◆ **Problem description**
Within the data below, count the lines that include the word "Crop". Provide the number and nothing further.

*** Available data ***

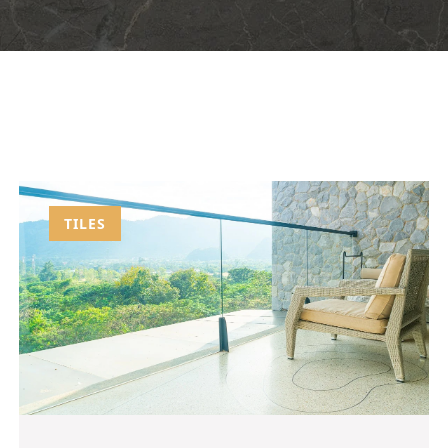
TILES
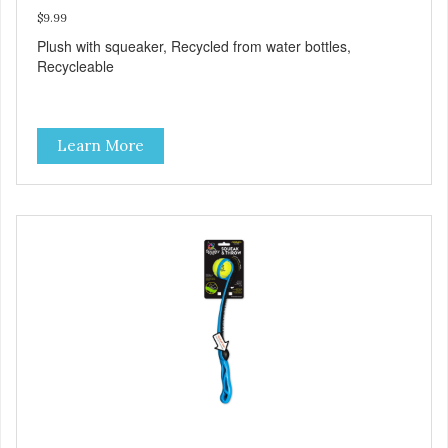
$9.99
Plush with squeaker, Recycled from water bottles,
Recycleable
Learn More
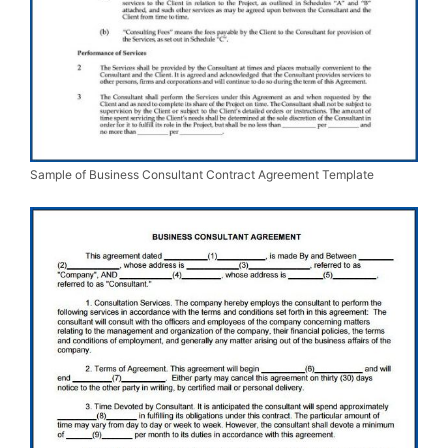
Sample of Business Consultant Contract Agreement Template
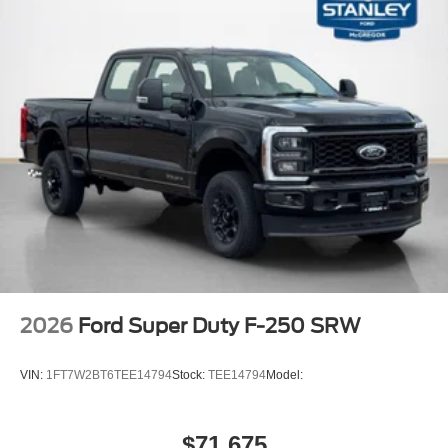
Chrome Package ($1,550 value)
6"" Angular Bright Anodized Step Bars
20"" Chrome PVD Aluminum Wheels
Unique Chrome Mirror Caps
Chrome Door Handles
Chrome Exhaust Tip
LT275/65Rx20E BSW A/T Tires
FX4 Off-Road Package ($600 value)
Unique FX4 Off-Road Box Decal
Hill Descent Control
Off-Road Specifically Tuned Shock Absorbers
Transfer Case and Fuel Tank Skid Plates
Order Code 608A
2026
Ford Super Duty F-250 SRW
Front ActiveX Trimmed 40/console/40 Seats
Fixed 10,000 lbs GVWR Package
VIN:
1FT7W2BT6TEE14794
Stock:
TEE14794
Model:
B&O Sound System by Bang and Olufsen
$71,675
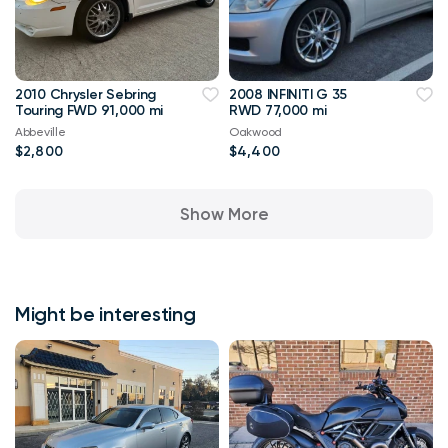
2010 Chrysler Sebring
2008 INFINITI G 35
Touring FWD 91,000 mi
RWD 77,000 mi
Abbeville
Oakwood
$2,800
$4,400
Show More
Might be interesting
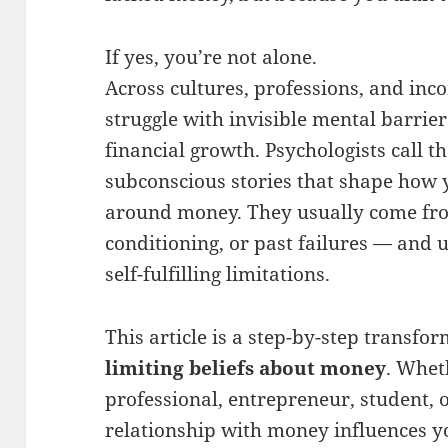
If yes, you’re not alone.
Across cultures, professions, and inco
struggle with invisible mental barrie
financial growth. Psychologists call t
subconscious stories that shape how y
around money. They usually come from
conditioning, or past failures — and 
self-fulfilling limitations.
This article is a step-by-step transf
limiting beliefs about money
. Whet
professional, entrepreneur, student,
relationship with money influences yo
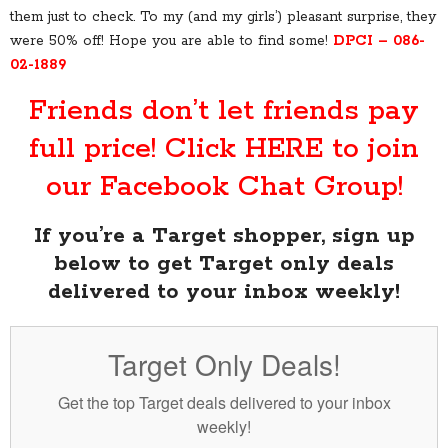
them just to check. To my (and my girls’) pleasant surprise, they
were 50% off! Hope you are able to find some!
DPCI – 086-
02-1889
Friends don’t let friends pay
full price! Click
HERE
to join
our Facebook Chat Group!
If you’re a Target shopper, sign up
below to get Target only deals
delivered to your inbox weekly!
Target Only Deals!
Get the top Target deals delivered to your inbox
weekly!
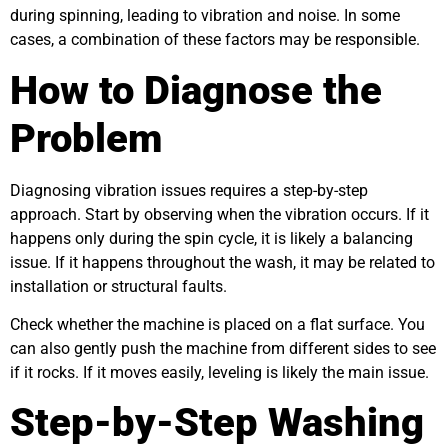
during spinning, leading to vibration and noise. In some
cases, a combination of these factors may be responsible.
How to Diagnose the
Problem
Diagnosing vibration issues requires a step-by-step
approach. Start by observing when the vibration occurs. If it
happens only during the spin cycle, it is likely a balancing
issue. If it happens throughout the wash, it may be related to
installation or structural faults.
Check whether the machine is placed on a flat surface. You
can also gently push the machine from different sides to see
if it rocks. If it moves easily, leveling is likely the main issue.
Step-by-Step Washing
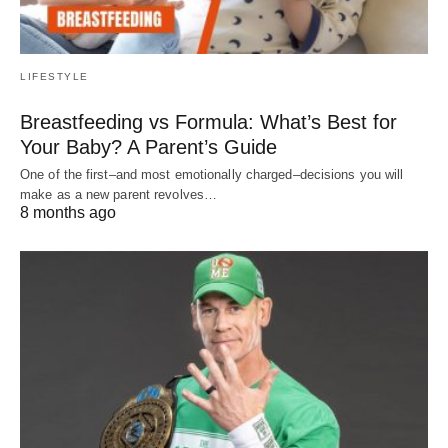
LIFESTYLE
Breastfeeding vs Formula: What’s Best for
Your Baby? A Parent’s Guide
One of the first–and most emotionally charged–decisions you will
make as a new parent revolves…
8 months ago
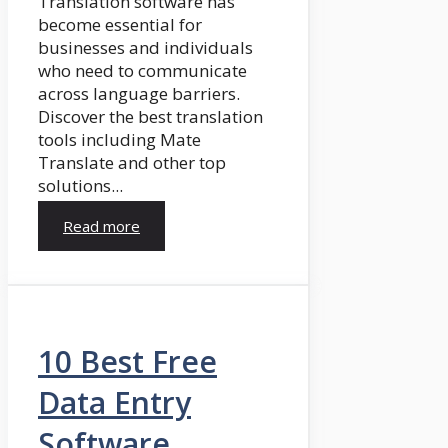
Translation software has
become essential for
businesses and individuals
who need to communicate
across language barriers.
Discover the best translation
tools including Mate
Translate and other top
solutions...
Read more
10 Best Free
Data Entry
Software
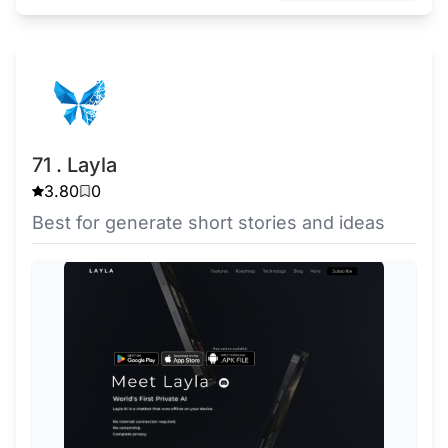
71 . Layla
3.80
0
Best for generate short stories and ideas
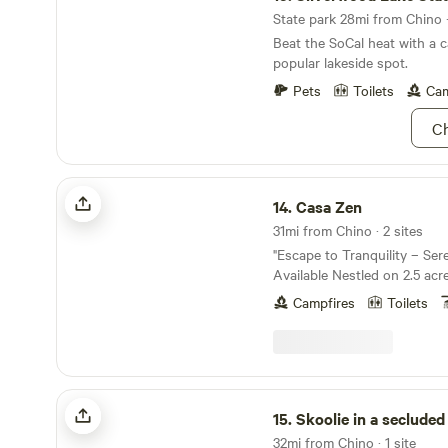
State park 28mi from Chino ·
Beat the SoCal heat with a c
popular lakeside spot.
Pets
Toilets
Cam
Ch
Casa Zen
14.
Casa Zen
31mi from Chino · 2 sites
"Escape to Tranquility – Se
Available Nestled on 2.5 acres of peaceful land,
our property offers the perf
Campfires
Toilets
hustle and bustle of city lif
maintained by a husband an
have been working the land f
this space provides an idyllic
unwind, and reconnect with 
Skoolie in a secluded meadow
breathtaking mountain views,
15.
Skoolie in a secluded 
no traffic, and complete seren
32mi from Chino · 1 site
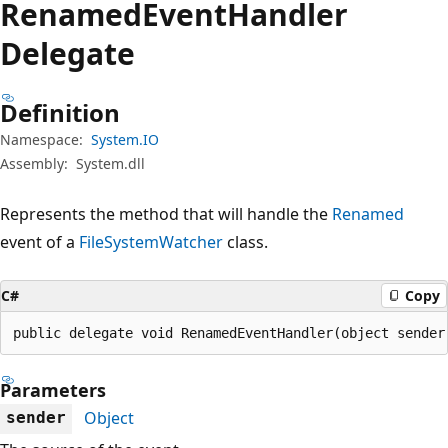
Renamed
Event
Handler
Delegate
Definition
Namespace:
System.IO
Assembly:
System.dll
Represents the method that will handle the
Renamed
event of a
FileSystemWatcher
class.
C#
Copy
public delegate void RenamedEventHandler(object sender
Parameters
Object
sender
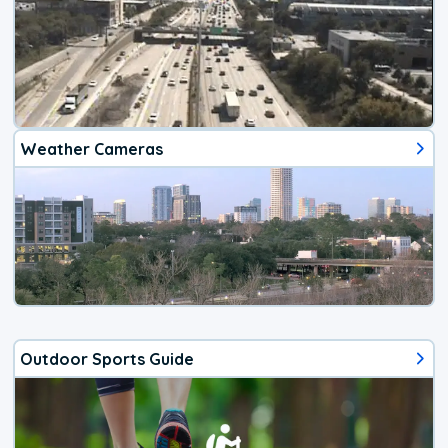
Weather Cameras
Outdoor Sports Guide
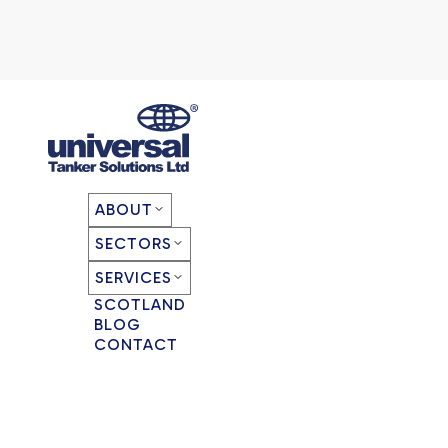
ABOUT
SECTORS
SERVICES
SCOTLAND
BLOG
CONTACT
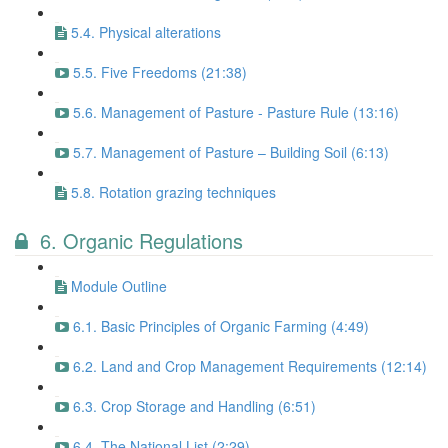
5.4. Physical alterations
5.5. Five Freedoms (21:38)
5.6. Management of Pasture - Pasture Rule (13:16)
5.7. Management of Pasture – Building Soil (6:13)
5.8. Rotation grazing techniques
6. Organic Regulations
Module Outline
6.1. Basic Principles of Organic Farming (4:49)
6.2. Land and Crop Management Requirements (12:14)
6.3. Crop Storage and Handling (6:51)
6.4. The National List (2:29)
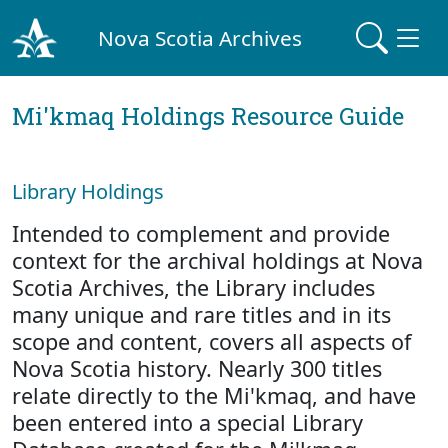
Nova Scotia Archives
Mi'kmaq Holdings Resource Guide
Library Holdings
Intended to complement and provide
context for the archival holdings at Nova
Scotia Archives, the Library includes
many unique and rare titles and in its
scope and content, covers all aspects of
Nova Scotia history. Nearly 300 titles
relate directly to the Mi'kmaq, and have
been entered into a special Library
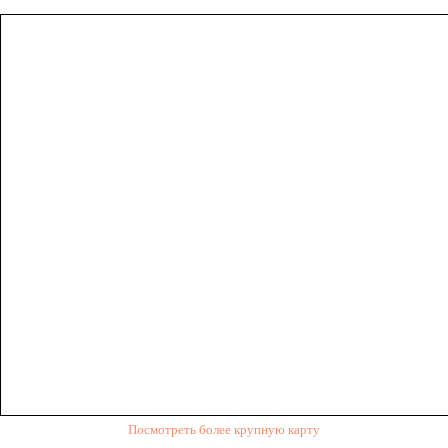
Посмотреть более крупную карту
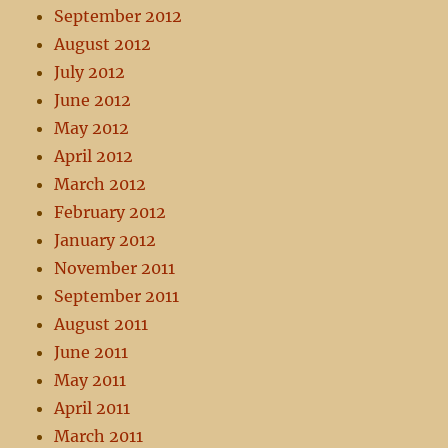
September 2012
August 2012
July 2012
June 2012
May 2012
April 2012
March 2012
February 2012
January 2012
November 2011
September 2011
August 2011
June 2011
May 2011
April 2011
March 2011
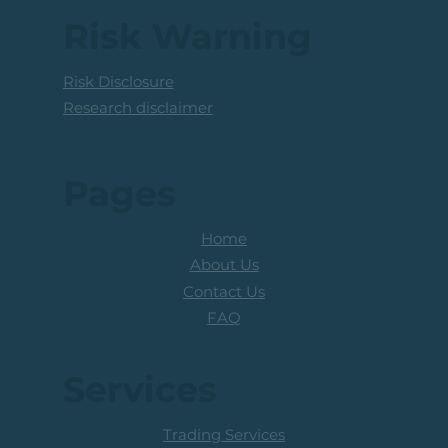
Coal Mining Share: Bullish Trigger
Above The R100 Level
Risk Warning
Risk Disclosure
Research disclaimer
Pages
Home
About Us
Contact Us
FAQ
Services
Trading Services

***

◆ **Reply**
2